My server is receiving this as part of a protocol. 4 bytes are used
to determine the message size. All i want to know is if there is a
cleaner way to extract and add the bytes from the string.
I think you are doing it OK, but is it 4 bytes that add up to the sum, or a 4 byte sum...

size = b[0] | ( b[1] << 8 ) | ( b[2] << 16 ) | ( b[3] << 24 );

Your way will produce a byte value between -128 and 128.

Unfortunatly there are very few conversion rouitines in java that can do stuff like this.
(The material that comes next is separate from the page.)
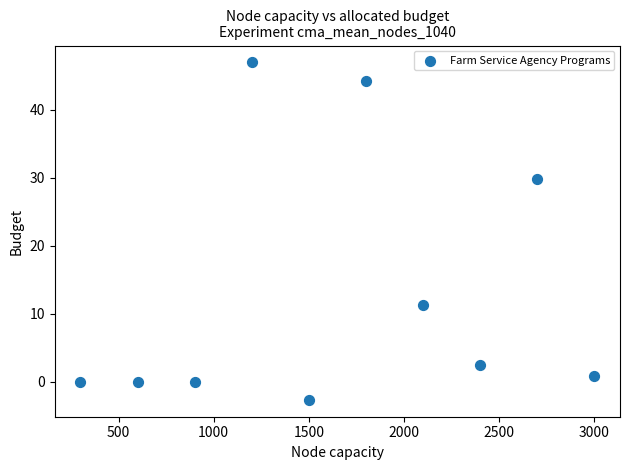

What Y value in the scatter plot is closest to 22?

29.8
They are correcting that in 1.4, but I doubt it would be worth it.

You could try:

String s = "aBcL";int i = unsigned(s.c_str[0]) + unsigned(s.c_str[1]) + unsigned(s.c_str[2]) + unsigned(s.c_str[3]); 


To remove a step.

But I think your logic is flawed. If you are recieving 4 bytes to indicate the message size, it is probably a 32 bit integer value, so you maybe want to get it like so:

unsigned int i = (b[0]<<24)|(b[1]<<16)|(b[2]<<8)|(b[3]);  


Or maybe just:

unsigned int i = *((unsigned int*)b);  



Did someone forget that this is a *** Java *** forum?
Of course, the AC who forgot this is a java forum has a good point... Why are you representing this as a string? If you''re using text based IO, represent the size as a string containing only digits in the ''0''-''9'' range, and parse it with Integer.parseInt(). In order to protect the server (or at least the input thread) from crashing, you''d have to catch NumberFormatException, but that''s not a big deal.

If you''re using binary IO, do it right and use DataInputStream and DataOutputStream.

The problem here comes from trying to mix binary and text IO. Use one or the other, and you won''t have this problem.
It seems Anonymous Poster has reversed the sequence in comparison to snowmoons:

size = b[0] | ( b[1] << 8 ) | ( b[2] << 16 ) | ( b[3] << 24 );


I don''t really understand whats going on above, where can I read up on it on the web? And if this is to decode the size how do i code the size myself?
Spyder,

The diffrence really just depends on who is sending the data. Diffrent systems send data either as Big endian or Little endian. Those are both topics that can be researched on the web. You will find that BOTH are correct depending on why type of system you are interacting with.